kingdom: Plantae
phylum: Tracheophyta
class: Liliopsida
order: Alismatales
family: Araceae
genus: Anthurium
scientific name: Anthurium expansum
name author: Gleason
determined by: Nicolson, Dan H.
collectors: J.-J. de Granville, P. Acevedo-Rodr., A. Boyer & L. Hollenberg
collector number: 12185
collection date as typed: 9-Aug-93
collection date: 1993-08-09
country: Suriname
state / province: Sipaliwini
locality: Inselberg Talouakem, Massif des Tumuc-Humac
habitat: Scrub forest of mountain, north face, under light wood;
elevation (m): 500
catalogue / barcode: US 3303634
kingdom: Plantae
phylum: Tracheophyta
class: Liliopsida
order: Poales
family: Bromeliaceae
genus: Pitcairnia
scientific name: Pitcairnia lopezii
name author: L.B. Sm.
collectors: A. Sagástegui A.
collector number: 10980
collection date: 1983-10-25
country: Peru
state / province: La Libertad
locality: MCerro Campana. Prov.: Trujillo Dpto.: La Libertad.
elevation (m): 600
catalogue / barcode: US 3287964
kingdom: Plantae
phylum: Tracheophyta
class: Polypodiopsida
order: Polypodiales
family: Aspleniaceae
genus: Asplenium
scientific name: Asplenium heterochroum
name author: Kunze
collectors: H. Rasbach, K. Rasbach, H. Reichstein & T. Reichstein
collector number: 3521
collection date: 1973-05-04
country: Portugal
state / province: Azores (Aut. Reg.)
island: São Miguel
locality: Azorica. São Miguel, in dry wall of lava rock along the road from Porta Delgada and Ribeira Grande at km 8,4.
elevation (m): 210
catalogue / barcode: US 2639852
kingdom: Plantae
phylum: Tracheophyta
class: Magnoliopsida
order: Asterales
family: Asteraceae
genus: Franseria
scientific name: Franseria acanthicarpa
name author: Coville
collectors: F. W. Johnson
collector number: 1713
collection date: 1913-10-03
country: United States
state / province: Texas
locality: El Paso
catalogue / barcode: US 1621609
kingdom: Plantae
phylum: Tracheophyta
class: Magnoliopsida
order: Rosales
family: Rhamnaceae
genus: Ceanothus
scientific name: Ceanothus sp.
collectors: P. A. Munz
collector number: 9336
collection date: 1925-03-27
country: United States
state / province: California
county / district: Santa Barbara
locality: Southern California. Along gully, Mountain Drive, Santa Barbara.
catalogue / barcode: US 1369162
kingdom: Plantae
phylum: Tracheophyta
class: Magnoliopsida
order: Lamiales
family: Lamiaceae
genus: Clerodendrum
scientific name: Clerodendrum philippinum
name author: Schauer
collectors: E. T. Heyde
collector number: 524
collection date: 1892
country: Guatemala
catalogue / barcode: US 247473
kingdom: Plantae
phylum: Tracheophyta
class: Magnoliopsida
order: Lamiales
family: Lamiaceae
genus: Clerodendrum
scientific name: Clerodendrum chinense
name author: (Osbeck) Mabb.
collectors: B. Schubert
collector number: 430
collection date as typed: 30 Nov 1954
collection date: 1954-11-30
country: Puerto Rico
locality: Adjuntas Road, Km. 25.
- - -
§ The problem
Reproduce every line of the records above word for word, changing nothing.

§ Answer to this task
kingdom: Plantae
phylum: Tracheophyta
class: Liliopsida
order: Alismatales
family: Araceae
genus: Anthurium
scientific name: Anthurium expansum
name author: Gleason
determined by: Nicolson, Dan H.
collectors: J.-J. de Granville, P. Acevedo-Rodr., A. Boyer & L. Hollenberg
collector number: 12185
collection date as typed: 9-Aug-93
collection date: 1993-08-09
country: Suriname
state / province: Sipaliwini
locality: Inselberg Talouakem, Massif des Tumuc-Humac
habitat: Scrub forest of mountain, north face, under light wood;
elevation (m): 500
catalogue / barcode: US 3303634
kingdom: Plantae
phylum: Tracheophyta
class: Liliopsida
order: Poales
family: Bromeliaceae
genus: Pitcairnia
scientific name: Pitcairnia lopezii
name author: L.B. Sm.
collectors: A. Sagástegui A.
collector number: 10980
collection date: 1983-10-25
country: Peru
state / province: La Libertad
locality: MCerro Campana. Prov.: Trujillo Dpto.: La Libertad.
elevation (m): 600
catalogue / barcode: US 3287964
kingdom: Plantae
phylum: Tracheophyta
class: Polypodiopsida
order: Polypodiales
family: Aspleniaceae
genus: Asplenium
scientific name: Asplenium heterochroum
name author: Kunze
collectors: H. Rasbach, K. Rasbach, H. Reichstein & T. Reichstein
collector number: 3521
collection date: 1973-05-04
country: Portugal
state / province: Azores (Aut. Reg.)
island: São Miguel
locality: Azorica. São Miguel, in dry wall of lava rock along the road from Porta Delgada and Ribeira Grande at km 8,4.
elevation (m): 210
catalogue / barcode: US 2639852
kingdom: Plantae
phylum: Tracheophyta
class: Magnoliopsida
order: Asterales
family: Asteraceae
genus: Franseria
scientific name: Franseria acanthicarpa
name author: Coville
collectors: F. W. Johnson
collector number: 1713
collection date: 1913-10-03
country: United States
state / province: Texas
locality: El Paso
catalogue / barcode: US 1621609
kingdom: Plantae
phylum: Tracheophyta
class: Magnoliopsida
order: Rosales
family: Rhamnaceae
genus: Ceanothus
scientific name: Ceanothus sp.
collectors: P. A. Munz
collector number: 9336
collection date: 1925-03-27
country: United States
state / province: California
county / district: Santa Barbara
locality: Southern California. Along gully, Mountain Drive, Santa Barbara.
catalogue / barcode: US 1369162
kingdom: Plantae
phylum: Tracheophyta
class: Magnoliopsida
order: Lamiales
family: Lamiaceae
genus: Clerodendrum
scientific name: Clerodendrum philippinum
name author: Schauer
collectors: E. T. Heyde
collector number: 524
collection date: 1892
country: Guatemala
catalogue / barcode: US 247473
kingdom: Plantae
phylum: Tracheophyta
class: Magnoliopsida
order: Lamiales
family: Lamiaceae
genus: Clerodendrum
scientific name: Clerodendrum chinense
name author: (Osbeck) Mabb.
collectors: B. Schubert
collector number: 430
collection date as typed: 30 Nov 1954
collection date: 1954-11-30
country: Puerto Rico
locality: Adjuntas Road, Km. 25.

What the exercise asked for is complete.